@@ -47,11 +47,21 @@ extern void fpsimd_update_current_state(struct user_fpsimd_state const *state);
extern void fpsimd_bind_state_to_cpu(struct user_fpsimd_state *state,
void *sve_state, unsigned int sve_vl,
- u64 *svcr);
+ unsigned int sme_vl, u64 *svcr);
extern void fpsimd_flush_task_state(struct task_struct *target);
extern void fpsimd_save_and_flush_cpu_state(void);
+static inline bool thread_sm_enabled(struct thread_struct *thread)
+{
+ return system_supports_sme() && (thread->svcr & SYS_SVCR_EL0_SM_MASK);
+}
+
+static inline bool thread_za_enabled(struct thread_struct *thread)
+{
+ return system_supports_sme() && (thread->svcr & SYS_SVCR_EL0_ZA_MASK);
+}
+
/* Maximum VL that SVE/SME VL-agnostic software can transparently support */
#define VL_ARCH_MAX 0x100
@@ -63,7 +73,14 @@ static inline size_t sve_ffr_offset(int vl)

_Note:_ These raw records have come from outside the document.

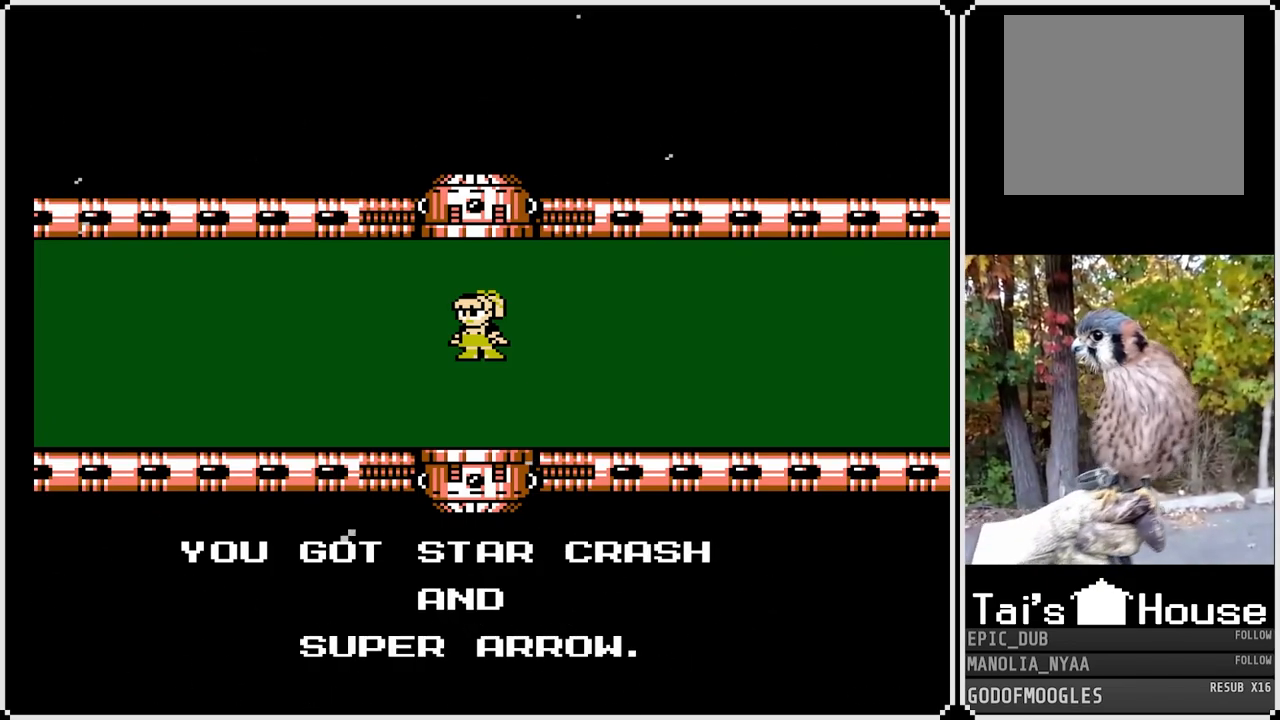
{"buttons": [], "left_stick": "center", "right_stick": "center", "events": []}
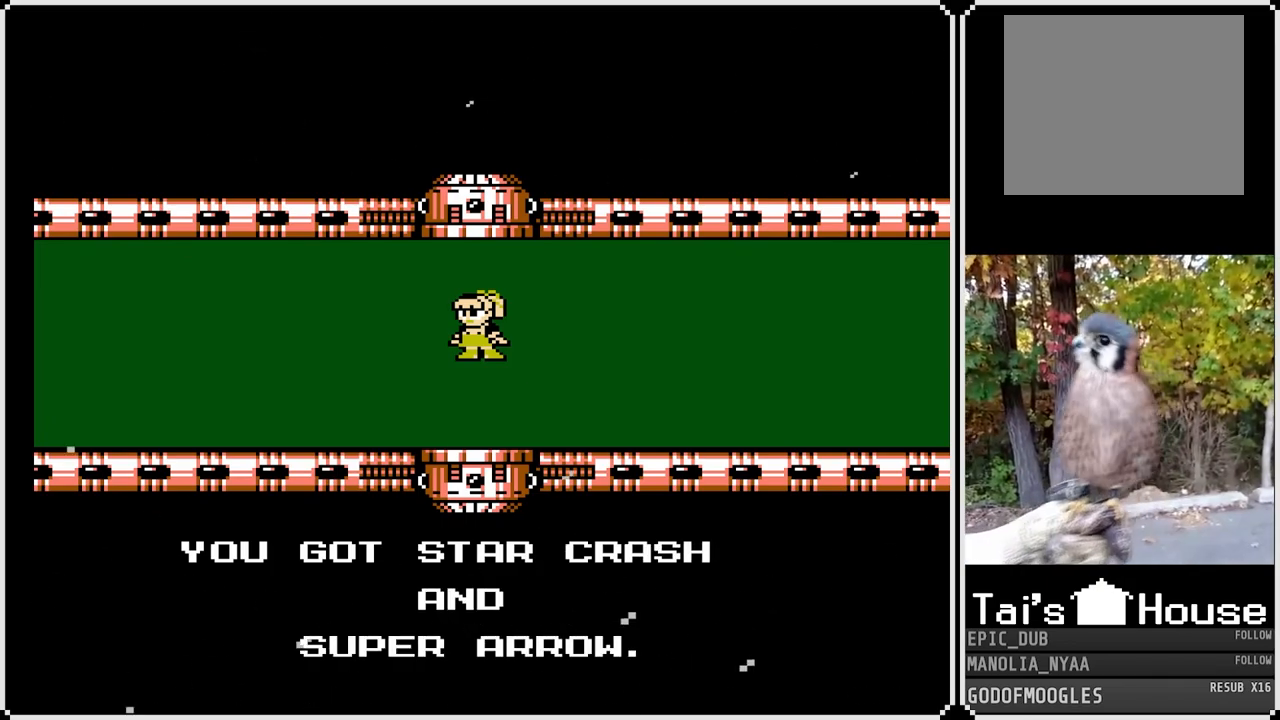
{"buttons": [], "left_stick": "center", "right_stick": "center", "events": []}
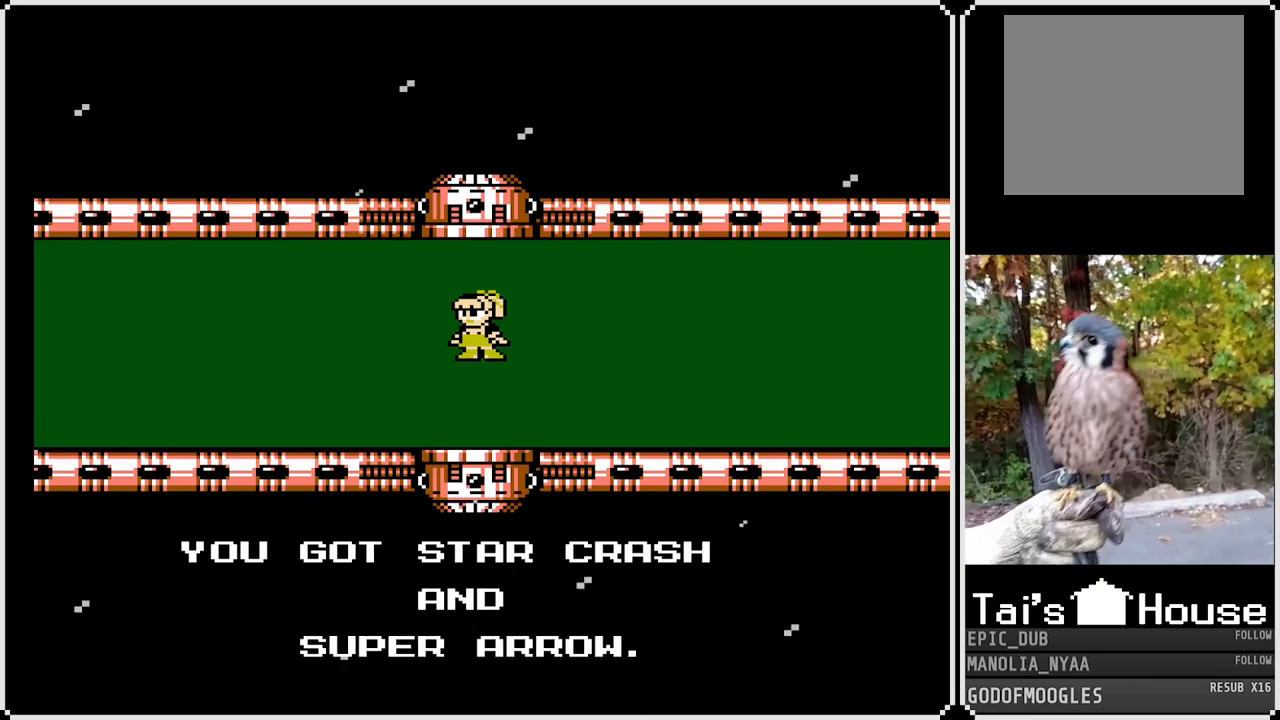
{"buttons": [], "left_stick": "center", "right_stick": "center", "events": []}
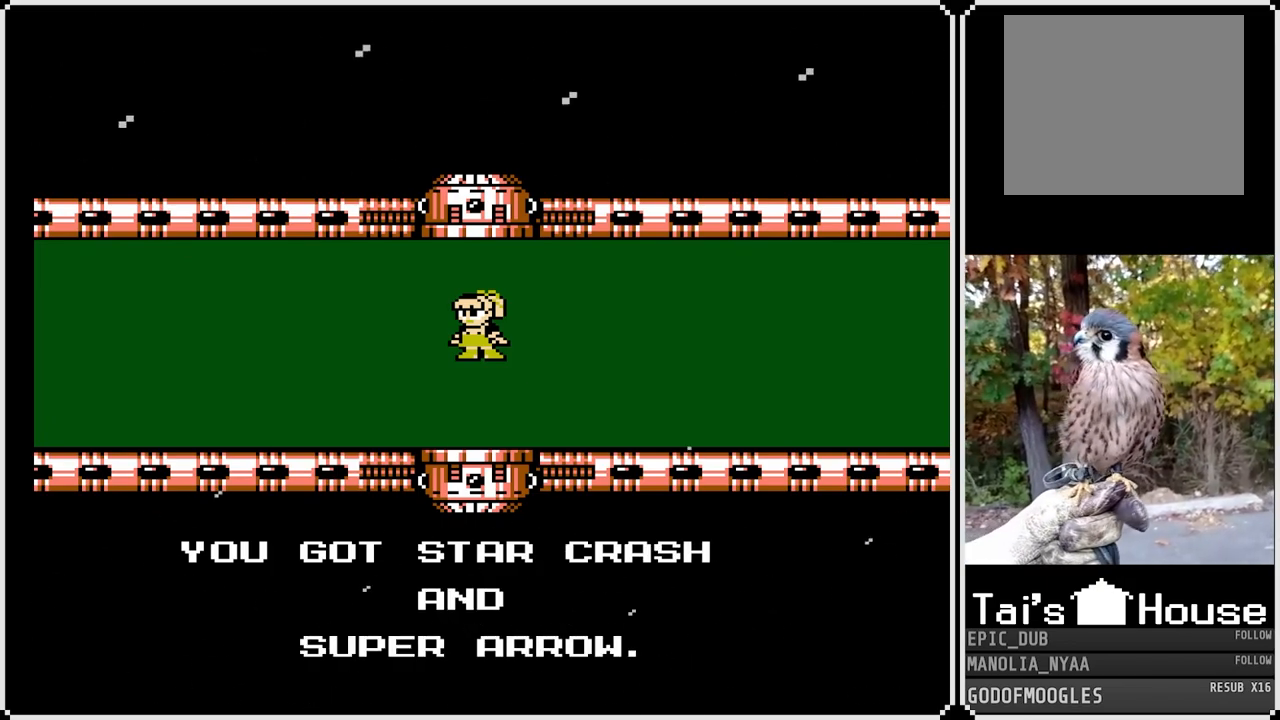
{"buttons": [], "left_stick": "center", "right_stick": "center", "events": []}
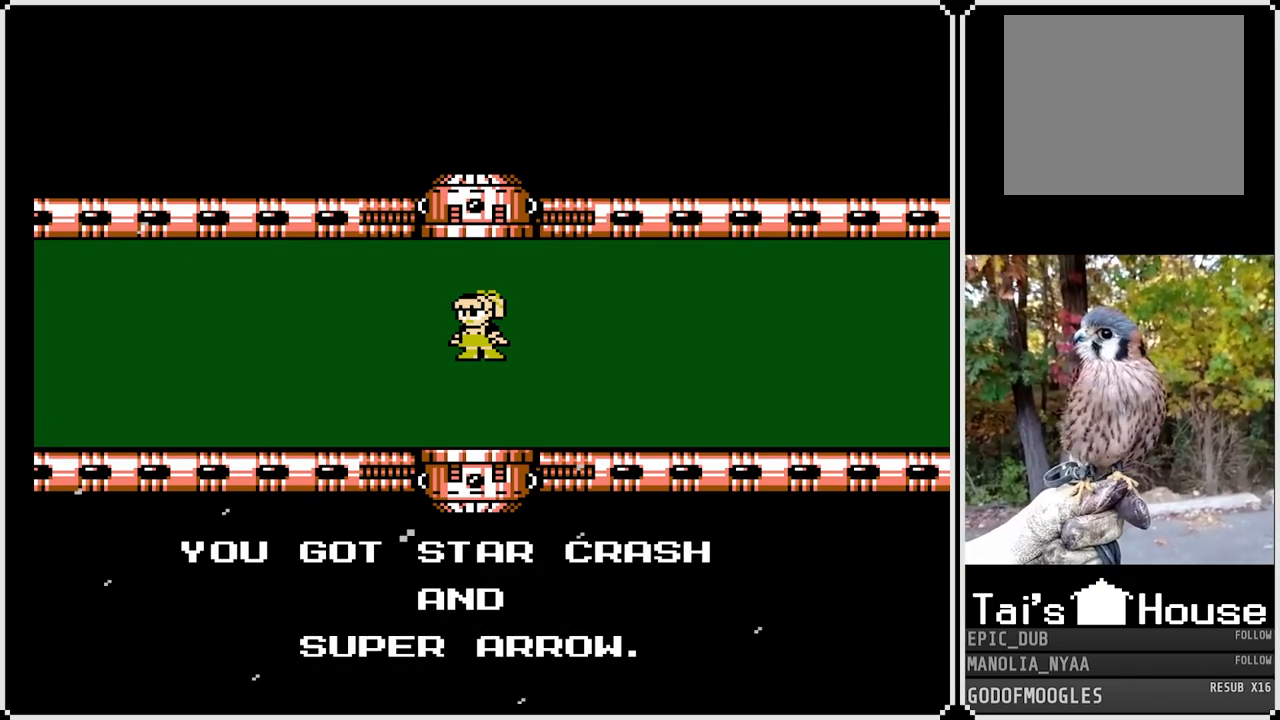
{"buttons": [], "left_stick": "center", "right_stick": "center", "events": [[117, "CROSS", "down"], [233, "CROSS", "up"]]}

static inline void *sve_pffr(struct thread_struct *thread)
{
- return (char *)thread->sve_state + sve_ffr_offset(thread_get_sve_vl(thread));
+ unsigned int vl;
+
+ if (system_supports_sme() && thread_sm_enabled(thread))
+ vl = thread_get_sme_vl(thread);
+ else
+ vl = thread_get_sve_vl(thread);
+
+ return (char *)thread->sve_state + sve_ffr_offset(vl);
}
extern void sve_save_state(void *state, u32 *pfpsr, int save_ffr);
@@ -72,6 +89,7 @@ extern void sve_load_state(void const *state, u32 const *pfpsr,
extern void sve_flush_live(bool flush_ffr, unsigned long vq_minus_1);
extern unsigned int sve_get_vl(void);
extern void sve_set_vq(unsigned long vq_minus_1);
+extern void sme_set_vq(unsigned long vq_minus_1);
struct arm64_cpu_capabilities;
extern void sve_kernel_enable(const struct arm64_cpu_capabilities *__unused);
@@ -262,6 +262,17 @@
921:
.endm
+/* Update SMCR_EL1.LEN with the new VQ */
+.macro sme_load_vq xvqminus1, xtmp, xtmp2
+ mrs_s \xtmp, SYS_SMCR_EL1
+ bic \xtmp2, \xtmp, SMCR_ELx_LEN_MASK
+ orr \xtmp2, \xtmp2, \xvqminus1
+ cmp \xtmp2, \xtmp
+ b.eq 921f
+ msr_s SYS_SMCR_EL1, \xtmp2 //self-synchronising
+921:
+.endm
+
/* Preserve the first 128-bits of Znz and zero the rest. */
.macro _sve_flush_z nz
_sve_check_zreg \nz
@@ -184,6 +184,11 @@ static inline unsigned int thread_get_sve_vl(struct thread_struct *thread)
return thread_get_vl(thread, ARM64_VEC_SVE);
}
+static inline unsigned int thread_get_sme_vl(struct thread_struct *thread)
+{
+ return thread_get_vl(thread, ARM64_VEC_SME);
+}
+
unsigned int task_get_vl(const struct task_struct *task, enum vec_type type);
void task_set_vl(struct task_struct *task, enum vec_type type,
unsigned long vl);
@@ -197,6 +202,11 @@ static inline unsigned int task_get_sve_vl(const struct task_struct *task)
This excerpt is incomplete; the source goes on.